To me, the CEM designation is a mark of my professional achievement in the energy-management world. As a consultant, I can say there are many jobs that I have won because the CEM designation helps me demonstrate I am one of the top professionals in my field and I bring good value to a project.

About the Author

Nathan M. Gillette
Nathan M. Gillette, AIA, LEED AP O+M, CEM, is director of Natura Architectural Consulting, Grand Rapids, Mich., and a retrofit editorial advisor. He works with clients to successfully implement and manage energy efficiency and sustainability projects.

6 Comments on "The Benefits of the Certified Energy Manager (CEM) Designation for Energy-efficiency Professionals"

  1. Nathan M. Gillette | August 31, 2016 at 8:42 am |

    Hi Andre, great question. While the CEM certification has a definite lean toward buildings and building systems, the principles of energy efficiency are universal. They just have to be applied to the specific industry. With mining you still have motors and process equipment that consume energy. All of which can usually be made to run more efficiently.

  2. It seems like a lot of focus has been placed on energy related work on buildings. Would you say that the CEM is just as applicable to the Mining and Industrial sectors?

  3. Hello Michael,

    I’ll be happy to follow up with you by email. Look for one shortly.


  4. Michael Leal | February 27, 2016 at 3:39 am |

    Hello Nate,

    Thanks very much for writing about this subject. I am an Army power generation veteran looking for some advice. I have an AAS in powerplant technology, and I have about 3 semesters left for a BAS-Energy Management Degree. I currently work in a Data Center as a Facility Engineer basically maintaining all of the electrical equipment and ensuring 100% up-time. I am very interested in a CEM credintial once I graduate. What types of things can I be doing while in school to start to gain more knowledge about the industry and what types of career opportunities are there for a fresh graduate? What other type of certifications could I be working on in the meantime? Thank you very much for any advice you give. Please respond via email if possible. [email protected]

  5. Hello Mitch,

    Gland to hear you’ve passed the exam. It’s a tough one for sure. AEE raised the bar high on that one.

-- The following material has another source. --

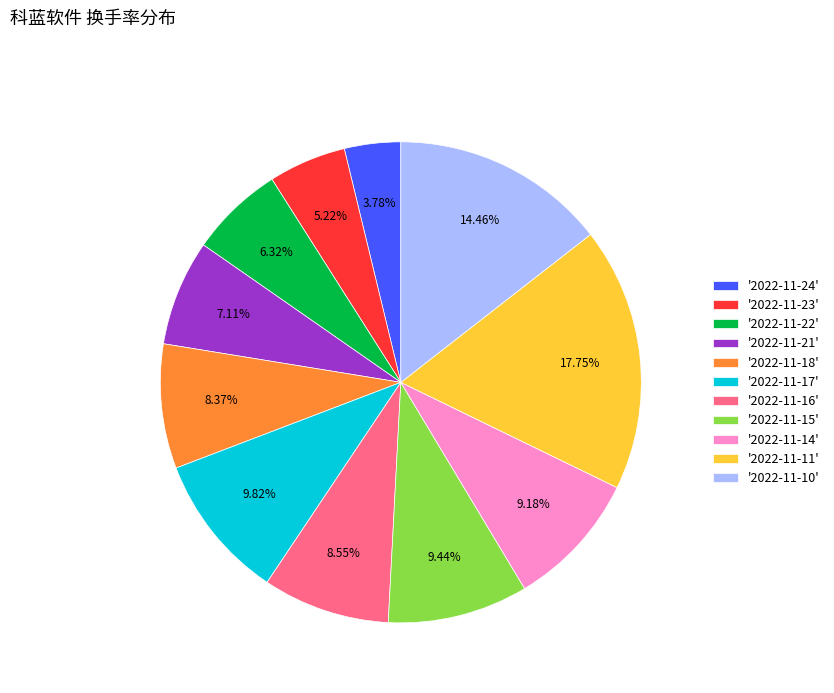

Does '2022-11-14' represent more than half of the total?

No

    The CEM credential is a great one to leverage in commercial energy auditing. More and more programs are requiring that a CEM manage the energy auditing process. We’re seeing this is RFP’s that come out from from the various entities.

    Another area we’re seeing more traction with the CEM credential is in multifamily energy auditing. The credentials are a good compliment to a BPI or HERS accreditation.

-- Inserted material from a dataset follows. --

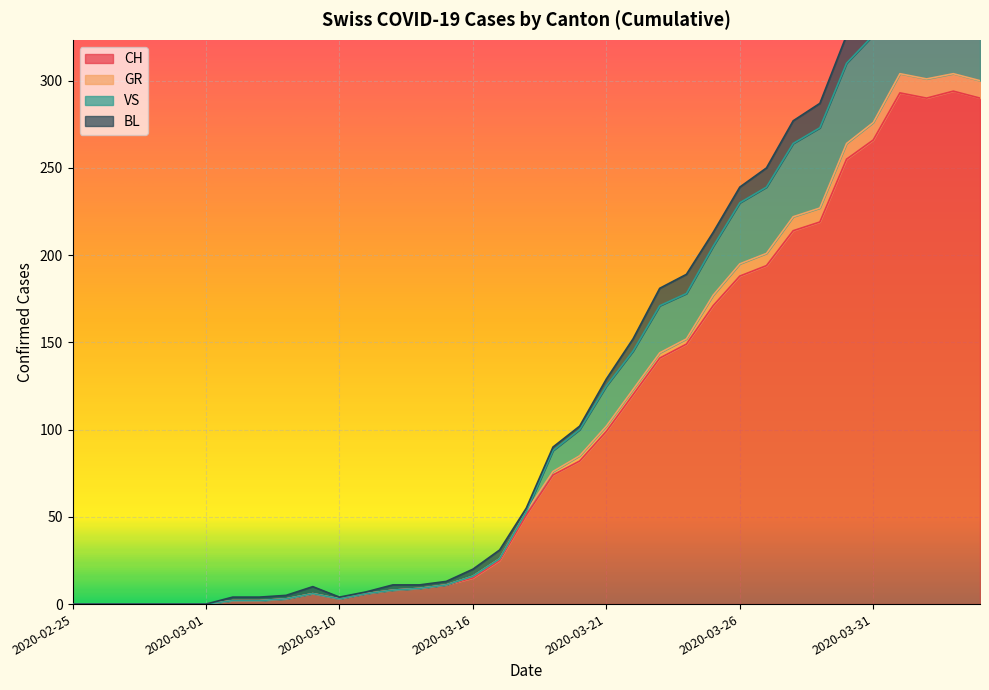

Which has a higher value, 2020-02-25 or 2020-04-02?

2020-04-02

    Another avenue that you may want to consider is being an in-house energy manager. More and more companies large and medium size are employing in house energy professionals to manage energy use and implement energy saving projects. Chain retail stores are a common group that have this.

    Hope that gives you a few avenues. Keep us posted on your progress as a CEM.

  6. Hi Nathan –
    I passed this exam earlier this year and I was hoping you could share some other ways to leverage this accomplishment. I agree that the credibility
    factor weighs in nicely with consulting work but what other avenues can be marketable? Federal incentives (179d) or other programs?